Atölyenin bu 'ÖNCE' fotoğrafına kadar geçen kısmı, yaşayacağımız bedensel ve kimliksel değişimden önceki atölyenin teorik, oyunsal parçası. Konuşuyoruz, tartışıyoruz, biraz Drag King nedir onu dinliyoruz, biraz kendi deneyimlerimizi paylaşıyor birbirimizle kaynaşıyoruz. Dönüşüm deneyimini paylaşacağımız yoldaşlarımızı tanıyor ürkekliğimizi üzerimizden atıyoruz ve yavaş yavaş olmak istediğimiz adamı aklımızda şekillendirmeye başlıyoruz. Sonra kısa oyunlar oynuyoruz veee son bir defa kendimize
Fiziksel dönüşüm, göğüsleri sarma, giyinme, prezervatiften içi pamuk dolu penis yapma ve en son sakal bıyık yapma ardından tamamlanıyor. Fakat tabi ki erkeklik sakaldan ve kıyafetlerden ibaret değil, o yüzden Drag King atölyelerini New York'ta başlatan piirimiz Diane Torr nam-ı diğer Danny King'in tanımladığı bazı beden dili kuralları üzerinden 'adam gibi adam' olmanın gündelik hayatta beden kullanımı üzerinden çalışmalarını da yapıyoruz. Alan algısı, bacaklar, kollar, oturma kalkma, el sıkma, gülümseme(me), kalça, yürüyüş vs. Bu süreçte üzerine çalıştığımız erkek gerçek bir toplumsal erkek. Her genç ergen oğlan çocuğunun çevresinden bedenini nasıl kullanması gerektiği üzerinden öğrenmeye çalıştığı, çoğunlukla superman mükemmelliğine asla ulaşamadığı genel geçer erkek(si) beden dili üzerine çalışıyoruz. Yani Drag'lerimizin bu ideal maço adamı içselleştirmeleri kesinlikle şart değil. Atölye sırasında o en erkek adamı çalışmamızın sebebi erkekliğin hat safhası ile ilişkilenmek, standardize olmuş kadın/erkek rolleri üzerine içsel yolculuğumuzu yaparken net sınır çizgilerinde ilerleyebilmek. Bu sırada karakterimizin geçmişi, bugünü, zevkleri, korkuları, işi, hayat hikayesi yavaş yavaş oluşuyor, giydiklerinden sakalından saçından aynada gördüğümüz adamı tanıdıkça doğuşunu gözlemliyor onu tanıyoruz.

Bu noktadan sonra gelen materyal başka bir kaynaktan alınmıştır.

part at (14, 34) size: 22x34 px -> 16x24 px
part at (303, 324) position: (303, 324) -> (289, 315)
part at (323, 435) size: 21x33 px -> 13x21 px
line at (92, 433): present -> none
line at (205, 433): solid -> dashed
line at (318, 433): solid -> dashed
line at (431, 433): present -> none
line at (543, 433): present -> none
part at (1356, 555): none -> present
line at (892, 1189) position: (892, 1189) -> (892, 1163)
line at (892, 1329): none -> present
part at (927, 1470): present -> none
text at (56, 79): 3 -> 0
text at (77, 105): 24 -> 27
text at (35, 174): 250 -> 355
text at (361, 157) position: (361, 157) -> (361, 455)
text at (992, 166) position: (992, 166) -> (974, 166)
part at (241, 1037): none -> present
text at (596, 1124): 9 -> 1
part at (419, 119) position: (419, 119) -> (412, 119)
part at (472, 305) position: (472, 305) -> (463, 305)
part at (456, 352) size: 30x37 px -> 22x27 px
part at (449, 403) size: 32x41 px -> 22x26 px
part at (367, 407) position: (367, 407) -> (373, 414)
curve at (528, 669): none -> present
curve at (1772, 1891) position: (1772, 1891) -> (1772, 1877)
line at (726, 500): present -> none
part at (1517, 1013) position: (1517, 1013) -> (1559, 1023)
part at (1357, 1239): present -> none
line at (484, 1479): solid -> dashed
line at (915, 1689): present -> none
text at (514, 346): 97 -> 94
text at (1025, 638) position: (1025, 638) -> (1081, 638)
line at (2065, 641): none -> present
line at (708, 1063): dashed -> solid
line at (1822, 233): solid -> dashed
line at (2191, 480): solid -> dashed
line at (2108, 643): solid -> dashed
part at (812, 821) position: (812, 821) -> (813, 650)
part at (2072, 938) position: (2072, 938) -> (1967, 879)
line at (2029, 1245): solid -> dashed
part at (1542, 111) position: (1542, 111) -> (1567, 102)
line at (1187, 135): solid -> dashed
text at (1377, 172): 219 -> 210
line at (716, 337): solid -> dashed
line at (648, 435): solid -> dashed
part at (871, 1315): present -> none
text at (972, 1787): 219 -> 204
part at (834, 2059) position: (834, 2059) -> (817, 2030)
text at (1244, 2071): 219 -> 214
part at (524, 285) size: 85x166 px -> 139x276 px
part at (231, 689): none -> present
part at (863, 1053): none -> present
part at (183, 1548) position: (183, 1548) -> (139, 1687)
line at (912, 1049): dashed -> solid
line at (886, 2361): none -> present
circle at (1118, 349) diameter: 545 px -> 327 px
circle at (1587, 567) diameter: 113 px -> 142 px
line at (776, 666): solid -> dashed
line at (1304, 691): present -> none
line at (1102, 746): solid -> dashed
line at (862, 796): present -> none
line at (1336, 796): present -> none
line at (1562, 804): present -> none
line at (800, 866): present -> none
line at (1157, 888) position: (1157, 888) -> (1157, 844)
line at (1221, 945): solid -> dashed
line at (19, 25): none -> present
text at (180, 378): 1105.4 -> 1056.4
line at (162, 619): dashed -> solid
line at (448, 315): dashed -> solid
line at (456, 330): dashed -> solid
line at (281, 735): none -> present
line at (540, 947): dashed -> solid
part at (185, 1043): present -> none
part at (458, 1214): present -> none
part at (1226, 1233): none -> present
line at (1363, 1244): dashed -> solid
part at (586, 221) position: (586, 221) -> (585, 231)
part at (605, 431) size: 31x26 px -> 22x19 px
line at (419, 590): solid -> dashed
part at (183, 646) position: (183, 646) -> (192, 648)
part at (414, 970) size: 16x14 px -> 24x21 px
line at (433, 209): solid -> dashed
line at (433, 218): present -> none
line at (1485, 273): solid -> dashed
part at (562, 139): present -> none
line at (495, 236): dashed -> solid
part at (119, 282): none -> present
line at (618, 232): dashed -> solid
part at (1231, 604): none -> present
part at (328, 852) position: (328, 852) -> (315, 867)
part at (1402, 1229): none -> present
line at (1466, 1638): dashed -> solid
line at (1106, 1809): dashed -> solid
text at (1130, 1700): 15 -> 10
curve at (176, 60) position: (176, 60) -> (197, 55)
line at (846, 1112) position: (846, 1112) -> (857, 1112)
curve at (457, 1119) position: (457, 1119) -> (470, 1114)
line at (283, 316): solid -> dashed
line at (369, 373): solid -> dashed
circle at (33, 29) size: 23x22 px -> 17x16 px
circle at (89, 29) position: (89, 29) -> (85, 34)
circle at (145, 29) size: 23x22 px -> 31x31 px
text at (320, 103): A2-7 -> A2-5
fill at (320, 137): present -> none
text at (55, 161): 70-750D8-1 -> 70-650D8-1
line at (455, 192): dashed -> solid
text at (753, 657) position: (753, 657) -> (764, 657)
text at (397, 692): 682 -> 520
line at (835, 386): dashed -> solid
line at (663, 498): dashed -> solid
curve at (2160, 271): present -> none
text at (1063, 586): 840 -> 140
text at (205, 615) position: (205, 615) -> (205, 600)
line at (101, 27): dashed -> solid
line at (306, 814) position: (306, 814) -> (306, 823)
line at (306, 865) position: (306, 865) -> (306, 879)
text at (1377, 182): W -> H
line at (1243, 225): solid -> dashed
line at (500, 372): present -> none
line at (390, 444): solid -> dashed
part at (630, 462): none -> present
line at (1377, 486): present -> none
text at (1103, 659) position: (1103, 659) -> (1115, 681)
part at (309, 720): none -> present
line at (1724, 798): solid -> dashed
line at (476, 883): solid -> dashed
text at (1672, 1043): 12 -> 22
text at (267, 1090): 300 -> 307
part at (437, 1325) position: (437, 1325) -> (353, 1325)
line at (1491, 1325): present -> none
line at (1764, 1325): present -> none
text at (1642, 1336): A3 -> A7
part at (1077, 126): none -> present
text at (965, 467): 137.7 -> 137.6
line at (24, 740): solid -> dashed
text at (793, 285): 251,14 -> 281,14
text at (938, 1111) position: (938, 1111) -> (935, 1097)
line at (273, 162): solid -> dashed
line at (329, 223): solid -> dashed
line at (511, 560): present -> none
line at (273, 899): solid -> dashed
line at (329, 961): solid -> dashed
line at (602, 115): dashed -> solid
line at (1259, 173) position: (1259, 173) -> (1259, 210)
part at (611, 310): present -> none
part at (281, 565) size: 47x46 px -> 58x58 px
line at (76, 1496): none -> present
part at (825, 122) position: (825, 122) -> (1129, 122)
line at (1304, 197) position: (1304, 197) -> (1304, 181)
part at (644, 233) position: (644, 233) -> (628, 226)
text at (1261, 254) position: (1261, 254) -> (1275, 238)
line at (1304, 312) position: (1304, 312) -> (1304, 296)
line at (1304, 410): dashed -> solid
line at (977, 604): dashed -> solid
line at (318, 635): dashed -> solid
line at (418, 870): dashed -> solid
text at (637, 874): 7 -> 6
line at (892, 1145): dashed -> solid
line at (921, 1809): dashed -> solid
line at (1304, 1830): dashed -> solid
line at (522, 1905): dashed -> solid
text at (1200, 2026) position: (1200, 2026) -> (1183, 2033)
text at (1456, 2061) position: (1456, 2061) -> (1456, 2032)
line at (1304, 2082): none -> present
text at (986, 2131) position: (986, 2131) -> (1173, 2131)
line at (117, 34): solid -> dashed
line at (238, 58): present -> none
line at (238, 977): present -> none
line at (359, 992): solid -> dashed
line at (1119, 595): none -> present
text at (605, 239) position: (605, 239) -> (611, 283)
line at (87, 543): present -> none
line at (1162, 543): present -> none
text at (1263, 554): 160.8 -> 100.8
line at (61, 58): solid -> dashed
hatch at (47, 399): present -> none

Ve işte 'SONRA' fotoğrafları... Atölye'nin Tütün deposundaki kısmının sonuna geldiğimizde çektirdiğimiz fotoğraftaki krallar bu evreden sonra bir İstiklal caddesi gezisi ardından akşam yemeklerini seçtikleri bir yerde yeyip bir günlüğüne krallık deneyimlerine devam ettiler. O gece Onur Haftası için organize edilen bir partiye gecenin kralları olarak katıldılar ve göğüs bantlarından ve maço kimliklerinden yorulana kadar erkekliklerini yaşadılar. Bu atölyede girilen karakterler zaman genişliğinden olsa gerek detaylı olarak çalışılmış ve önlerindeki uzun günü geceki onur haftası hazırlık partisine kadar ve hatta parti sonrasına kadar sürdürmüşlerdi. Benim için gerçekten etkileyici bir atölyeydi. Katılan herkese çok teşekkürler...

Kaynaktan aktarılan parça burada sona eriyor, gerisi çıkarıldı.